→ Directions for this task: Search the records for the string "lines" and copy every line where it turns up.

Start of Material provided

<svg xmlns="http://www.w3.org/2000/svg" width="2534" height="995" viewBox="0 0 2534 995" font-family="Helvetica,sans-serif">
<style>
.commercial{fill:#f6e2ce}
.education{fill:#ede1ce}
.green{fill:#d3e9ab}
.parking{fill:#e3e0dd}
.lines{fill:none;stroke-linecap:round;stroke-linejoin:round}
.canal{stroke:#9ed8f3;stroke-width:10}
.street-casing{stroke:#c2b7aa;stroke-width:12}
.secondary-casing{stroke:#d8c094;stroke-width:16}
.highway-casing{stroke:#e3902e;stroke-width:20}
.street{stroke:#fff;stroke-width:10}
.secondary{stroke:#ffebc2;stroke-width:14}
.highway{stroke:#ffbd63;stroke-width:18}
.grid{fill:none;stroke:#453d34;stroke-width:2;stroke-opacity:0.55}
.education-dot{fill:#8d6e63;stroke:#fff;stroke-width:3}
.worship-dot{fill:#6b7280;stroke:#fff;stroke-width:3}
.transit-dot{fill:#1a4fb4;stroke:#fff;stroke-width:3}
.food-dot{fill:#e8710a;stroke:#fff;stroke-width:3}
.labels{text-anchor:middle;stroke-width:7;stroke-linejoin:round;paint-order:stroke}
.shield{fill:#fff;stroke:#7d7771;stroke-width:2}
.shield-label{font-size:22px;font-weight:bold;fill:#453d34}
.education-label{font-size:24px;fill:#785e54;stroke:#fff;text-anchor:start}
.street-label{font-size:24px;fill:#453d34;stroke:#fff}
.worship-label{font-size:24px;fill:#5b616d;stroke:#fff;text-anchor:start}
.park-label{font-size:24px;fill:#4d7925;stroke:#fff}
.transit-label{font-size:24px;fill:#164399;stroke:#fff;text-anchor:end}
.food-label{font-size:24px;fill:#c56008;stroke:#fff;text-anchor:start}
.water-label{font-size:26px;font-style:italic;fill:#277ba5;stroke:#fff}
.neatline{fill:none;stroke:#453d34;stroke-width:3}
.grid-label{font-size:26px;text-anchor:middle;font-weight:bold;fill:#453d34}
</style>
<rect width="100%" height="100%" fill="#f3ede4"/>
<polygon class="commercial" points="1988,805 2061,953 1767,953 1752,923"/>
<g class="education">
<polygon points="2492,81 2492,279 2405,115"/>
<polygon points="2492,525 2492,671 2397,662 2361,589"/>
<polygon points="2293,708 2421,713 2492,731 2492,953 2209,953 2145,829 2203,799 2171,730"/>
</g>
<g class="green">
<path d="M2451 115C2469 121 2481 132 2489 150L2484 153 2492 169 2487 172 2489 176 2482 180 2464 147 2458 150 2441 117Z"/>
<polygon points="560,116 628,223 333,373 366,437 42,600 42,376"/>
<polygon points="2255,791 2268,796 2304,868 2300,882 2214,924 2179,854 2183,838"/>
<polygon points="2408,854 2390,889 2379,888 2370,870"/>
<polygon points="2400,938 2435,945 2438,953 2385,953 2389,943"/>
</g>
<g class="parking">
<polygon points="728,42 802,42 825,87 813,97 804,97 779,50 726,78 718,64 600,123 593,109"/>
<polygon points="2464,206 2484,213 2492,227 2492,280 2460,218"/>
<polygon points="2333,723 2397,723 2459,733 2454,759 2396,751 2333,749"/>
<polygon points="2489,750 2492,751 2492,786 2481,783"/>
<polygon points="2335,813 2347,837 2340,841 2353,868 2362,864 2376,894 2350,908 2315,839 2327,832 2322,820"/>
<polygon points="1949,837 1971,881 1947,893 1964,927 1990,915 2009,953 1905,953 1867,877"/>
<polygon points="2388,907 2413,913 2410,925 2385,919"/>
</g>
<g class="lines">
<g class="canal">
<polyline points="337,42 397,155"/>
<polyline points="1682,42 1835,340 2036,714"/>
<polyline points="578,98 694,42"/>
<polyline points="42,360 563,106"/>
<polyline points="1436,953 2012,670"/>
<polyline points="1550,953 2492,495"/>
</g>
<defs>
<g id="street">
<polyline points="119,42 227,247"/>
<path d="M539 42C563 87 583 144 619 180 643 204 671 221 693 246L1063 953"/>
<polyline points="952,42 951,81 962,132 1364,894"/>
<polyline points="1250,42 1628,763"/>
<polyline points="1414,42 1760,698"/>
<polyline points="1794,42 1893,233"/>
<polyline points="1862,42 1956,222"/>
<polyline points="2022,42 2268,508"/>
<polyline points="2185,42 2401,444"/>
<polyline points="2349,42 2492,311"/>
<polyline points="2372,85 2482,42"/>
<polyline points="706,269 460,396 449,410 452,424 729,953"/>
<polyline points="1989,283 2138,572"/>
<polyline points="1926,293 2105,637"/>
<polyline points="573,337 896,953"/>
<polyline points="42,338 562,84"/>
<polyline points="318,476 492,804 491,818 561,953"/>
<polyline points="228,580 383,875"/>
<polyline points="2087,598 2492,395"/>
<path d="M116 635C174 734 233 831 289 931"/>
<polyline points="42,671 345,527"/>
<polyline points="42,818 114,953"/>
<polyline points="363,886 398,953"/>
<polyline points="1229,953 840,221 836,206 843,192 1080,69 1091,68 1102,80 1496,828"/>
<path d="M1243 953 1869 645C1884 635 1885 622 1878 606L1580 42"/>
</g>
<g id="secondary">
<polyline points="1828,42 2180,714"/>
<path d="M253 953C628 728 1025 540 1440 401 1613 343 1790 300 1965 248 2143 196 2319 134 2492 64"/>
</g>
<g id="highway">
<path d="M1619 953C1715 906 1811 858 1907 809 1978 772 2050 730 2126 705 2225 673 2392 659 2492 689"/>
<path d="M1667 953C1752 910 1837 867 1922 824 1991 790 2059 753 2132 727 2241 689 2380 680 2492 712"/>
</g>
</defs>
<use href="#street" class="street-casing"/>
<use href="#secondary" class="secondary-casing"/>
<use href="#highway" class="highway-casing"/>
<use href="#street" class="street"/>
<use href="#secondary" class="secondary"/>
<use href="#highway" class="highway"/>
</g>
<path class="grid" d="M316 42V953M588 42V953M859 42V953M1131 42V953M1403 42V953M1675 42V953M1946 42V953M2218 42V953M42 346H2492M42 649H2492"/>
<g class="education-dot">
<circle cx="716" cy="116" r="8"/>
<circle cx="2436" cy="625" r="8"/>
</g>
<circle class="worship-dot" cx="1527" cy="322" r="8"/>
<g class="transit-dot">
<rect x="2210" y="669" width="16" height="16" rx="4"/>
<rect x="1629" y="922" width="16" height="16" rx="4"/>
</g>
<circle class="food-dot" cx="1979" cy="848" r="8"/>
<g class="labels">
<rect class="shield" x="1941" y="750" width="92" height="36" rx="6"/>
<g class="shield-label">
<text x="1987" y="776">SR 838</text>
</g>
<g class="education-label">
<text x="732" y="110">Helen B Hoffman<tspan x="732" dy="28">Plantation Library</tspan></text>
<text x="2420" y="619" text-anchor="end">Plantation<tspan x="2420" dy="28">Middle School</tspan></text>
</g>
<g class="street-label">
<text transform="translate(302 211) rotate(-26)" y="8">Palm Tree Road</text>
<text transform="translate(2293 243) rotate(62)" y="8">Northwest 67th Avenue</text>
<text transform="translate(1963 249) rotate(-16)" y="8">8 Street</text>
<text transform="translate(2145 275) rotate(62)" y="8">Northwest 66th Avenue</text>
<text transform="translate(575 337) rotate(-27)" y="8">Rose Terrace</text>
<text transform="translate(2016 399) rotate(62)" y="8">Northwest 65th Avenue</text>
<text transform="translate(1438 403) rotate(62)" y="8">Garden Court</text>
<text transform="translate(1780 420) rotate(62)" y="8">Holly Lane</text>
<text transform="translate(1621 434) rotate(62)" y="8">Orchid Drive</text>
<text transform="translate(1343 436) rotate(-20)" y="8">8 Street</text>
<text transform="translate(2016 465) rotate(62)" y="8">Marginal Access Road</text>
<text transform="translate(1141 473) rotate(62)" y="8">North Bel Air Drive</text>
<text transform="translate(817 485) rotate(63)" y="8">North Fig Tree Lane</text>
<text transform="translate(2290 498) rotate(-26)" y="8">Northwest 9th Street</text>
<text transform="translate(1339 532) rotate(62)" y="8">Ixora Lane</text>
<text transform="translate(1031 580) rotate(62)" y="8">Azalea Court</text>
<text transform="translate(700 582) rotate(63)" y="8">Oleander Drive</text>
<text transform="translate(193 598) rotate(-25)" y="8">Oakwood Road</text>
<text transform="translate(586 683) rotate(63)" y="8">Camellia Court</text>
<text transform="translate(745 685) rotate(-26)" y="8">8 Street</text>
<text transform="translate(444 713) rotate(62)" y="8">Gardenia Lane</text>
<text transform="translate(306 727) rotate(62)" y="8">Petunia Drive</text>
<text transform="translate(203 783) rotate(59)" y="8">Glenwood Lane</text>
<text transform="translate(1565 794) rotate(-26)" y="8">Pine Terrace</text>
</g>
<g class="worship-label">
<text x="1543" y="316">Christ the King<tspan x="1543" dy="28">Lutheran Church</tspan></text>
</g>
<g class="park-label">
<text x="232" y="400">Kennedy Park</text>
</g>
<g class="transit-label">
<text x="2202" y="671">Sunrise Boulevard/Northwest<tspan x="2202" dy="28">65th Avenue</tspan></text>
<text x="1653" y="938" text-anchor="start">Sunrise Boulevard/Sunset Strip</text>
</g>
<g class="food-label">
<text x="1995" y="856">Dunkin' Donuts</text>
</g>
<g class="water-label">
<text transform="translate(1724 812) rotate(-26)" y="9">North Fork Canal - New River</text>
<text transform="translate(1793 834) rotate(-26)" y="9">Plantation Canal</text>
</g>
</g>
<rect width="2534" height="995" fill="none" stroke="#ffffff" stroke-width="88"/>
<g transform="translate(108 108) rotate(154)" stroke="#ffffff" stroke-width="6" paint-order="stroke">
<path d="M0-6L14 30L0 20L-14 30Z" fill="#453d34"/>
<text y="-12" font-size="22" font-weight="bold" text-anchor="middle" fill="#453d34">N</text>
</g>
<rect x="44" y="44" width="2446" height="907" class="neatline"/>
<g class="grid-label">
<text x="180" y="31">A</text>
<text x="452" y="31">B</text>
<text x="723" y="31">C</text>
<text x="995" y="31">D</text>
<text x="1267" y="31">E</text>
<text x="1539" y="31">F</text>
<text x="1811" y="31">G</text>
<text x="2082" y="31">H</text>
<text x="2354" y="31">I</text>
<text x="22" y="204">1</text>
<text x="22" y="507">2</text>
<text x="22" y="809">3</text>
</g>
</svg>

End of Material provided

→ Result:
.lines{fill:none;stroke-linecap:round;stroke-linejoin:round}
<g class="lines">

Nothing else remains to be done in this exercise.